[Dataset excerpts — start]
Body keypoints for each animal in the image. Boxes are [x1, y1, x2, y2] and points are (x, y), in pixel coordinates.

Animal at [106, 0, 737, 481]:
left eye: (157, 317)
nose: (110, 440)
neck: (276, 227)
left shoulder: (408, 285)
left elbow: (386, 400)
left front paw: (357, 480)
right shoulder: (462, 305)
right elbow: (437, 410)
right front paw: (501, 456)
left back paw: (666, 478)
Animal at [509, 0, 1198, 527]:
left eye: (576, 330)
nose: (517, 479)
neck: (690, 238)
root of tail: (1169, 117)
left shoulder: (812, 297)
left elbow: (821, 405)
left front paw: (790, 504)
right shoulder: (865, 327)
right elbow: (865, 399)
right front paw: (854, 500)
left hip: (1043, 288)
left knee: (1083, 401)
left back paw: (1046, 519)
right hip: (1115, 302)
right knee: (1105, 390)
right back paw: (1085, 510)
[Dataset excerpts — finish]
[Dataset excerpts — start]
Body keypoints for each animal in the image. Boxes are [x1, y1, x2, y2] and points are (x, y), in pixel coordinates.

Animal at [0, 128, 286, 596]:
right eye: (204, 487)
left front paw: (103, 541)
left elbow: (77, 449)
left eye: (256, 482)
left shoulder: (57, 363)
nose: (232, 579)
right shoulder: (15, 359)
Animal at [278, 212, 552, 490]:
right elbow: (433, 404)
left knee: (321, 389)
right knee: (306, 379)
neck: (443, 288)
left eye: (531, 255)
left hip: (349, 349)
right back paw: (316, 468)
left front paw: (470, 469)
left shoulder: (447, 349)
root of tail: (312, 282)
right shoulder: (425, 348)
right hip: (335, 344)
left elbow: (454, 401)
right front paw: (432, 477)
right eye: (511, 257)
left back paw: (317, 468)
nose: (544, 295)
[Dataset excerpts — finish]
- Problem to work on -
Gather all lines of the records that include the word "shoulder".

- Written answer -
left shoulder: (408, 285)
right shoulder: (462, 305)
left shoulder: (812, 297)
right shoulder: (865, 327)
left shoulder: (57, 363)
right shoulder: (15, 359)
left shoulder: (447, 349)
right shoulder: (425, 348)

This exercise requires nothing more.